* [Требуемое действие]: Подхватите приведенный ниже текст о писателе, живущем в Хараре, и продолжите его сразу после последнего предложения.

* [Исходный текст]:
Опубликовано в журнале Иностранная литература, номер 11, 2005
Перевод Антон Нестеров
Ян Хьярстад*
Лжешь ты, Пер![1]
Перевод с английского Антона Нестерова
I
Мое нынешнее место жительства — Хараре, Зимбабве, Африка. За тысячи километров от родного дома. До приезда сюда я думал: то, с чем здесь придется столкнуться, по большей части покажется мне чужим и странным, а это… это освежит мой взгляд и заново научит меня удивляться. Я ошибся. Что такое десяток тысяч километров в мире реактивных лайнеров, спутникового телевидения, кино, телефонов, транснациональных корпораций и телефаксов? Ничтожное расстояние. Ныне, чтобы обрести чувство дистанции, нужно оказаться на одной из лун Юпитера. Это как минимум.
И при всем том… как писатель я чувствовал себя зависшим в безвоздушном пространстве. Я только-только отослал своему издателю законченный недавно роман и обдумывал новый. Тут поневоле начнешь сомневаться во всем и вся. Куда двигаться дальше? Какую тему избрать? Какой должна быть форма повествования? Мнительность автора достигает апогея — а что вообще сейчас творится в норвежской литературе? Что пишут в других странах?

* [Извлеченные данные]:
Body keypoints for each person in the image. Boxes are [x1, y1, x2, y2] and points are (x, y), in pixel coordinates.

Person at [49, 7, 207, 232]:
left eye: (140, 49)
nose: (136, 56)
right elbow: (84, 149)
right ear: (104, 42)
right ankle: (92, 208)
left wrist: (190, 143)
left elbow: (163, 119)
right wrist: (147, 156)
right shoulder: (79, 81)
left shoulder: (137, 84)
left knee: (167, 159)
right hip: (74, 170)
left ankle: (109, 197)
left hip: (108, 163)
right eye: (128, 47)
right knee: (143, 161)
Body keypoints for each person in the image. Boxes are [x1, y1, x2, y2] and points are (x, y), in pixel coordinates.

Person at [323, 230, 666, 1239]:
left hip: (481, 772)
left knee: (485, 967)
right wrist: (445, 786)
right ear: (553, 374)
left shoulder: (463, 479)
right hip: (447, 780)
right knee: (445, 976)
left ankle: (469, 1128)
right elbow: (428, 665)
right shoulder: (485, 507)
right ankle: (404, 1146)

...

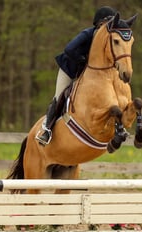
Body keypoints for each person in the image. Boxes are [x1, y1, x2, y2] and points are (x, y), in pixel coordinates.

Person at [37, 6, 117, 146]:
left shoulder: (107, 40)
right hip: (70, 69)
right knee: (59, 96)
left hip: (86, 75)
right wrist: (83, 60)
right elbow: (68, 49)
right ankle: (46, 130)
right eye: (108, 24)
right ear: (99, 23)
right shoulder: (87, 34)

* [Письменный ответ]:
II
В своем следующем романе я хотел подступиться к проблеме «Что есть Норвегия?». Я сидел под жакарандой[2], предаваясь размышлениям о «норвежскости», и тут почтальон принес мне открытку:
Жду около водопада Виктория. Тема беседы: мировая литература.
С наилучшими пожеланиями,
Космополит
Что ж, похоже, все было решено за меня. А мне только и оставалось, что следовать инструкциям: вылет ближайшим самолетом, в гостинице «Виктория» ждет номер, забронированный на мое имя…
С террасы гостиницы открывался прекрасный вид на водопад: водяная взвесь, висящая в воздухе, мост в Замбию, перекинутый над пропастью. Я уже подумывал, не нанять ли мне самолетик и не облететь ли водопад — здесь это называют «Полетом ангелов»[3], — как вдруг передо мной возник загорелый мужчина, весьма напоминающий индуса. Мы обменялись крепким рукопожатием. «Пер Гюнт», — представился мой визави. Будучи писателем, перестаешь удивляться чудесам. Вместо того чтобы недоуменно приподнимать брови, я поинтересовался, почему местом встречи он избрал эту старинную гостиницу. «Просто она напоминает гостиницу «Трамонтано» в Сорренто, где Ибсен заканчивал «Пер Гюнта». Ну, и — водопад. Стимулирует воображение: поневоле начинаешь мыслить масштабно. Кстати, именно об этом я и хотел поговорить — о воображении». Прежде чем я успел открыть рот и произнести хоть слово, мой собеседник разразился длиннейшей тирадой. Боюсь, мне придется привести ее здесь в сильно смягченном виде.
— Что за черт! Что там у вас творится с норвежской литературой? — набросился он на меня. — Вы что, совсем разучились лгать?!
Оказывается, все наши потуги лгать так жалки, что мы, чуть оторвавшись от реальности, камнем падаем на землю… Где наше воображение, где наш полет фантазии?! Это даже не прыжок с парашютом, это — стремительное падение. Где магия? Где волшебство? Все, что мы пишем, приземленно, плоско, одномерно. Банал на банале. Да уж… Реальнее некуда!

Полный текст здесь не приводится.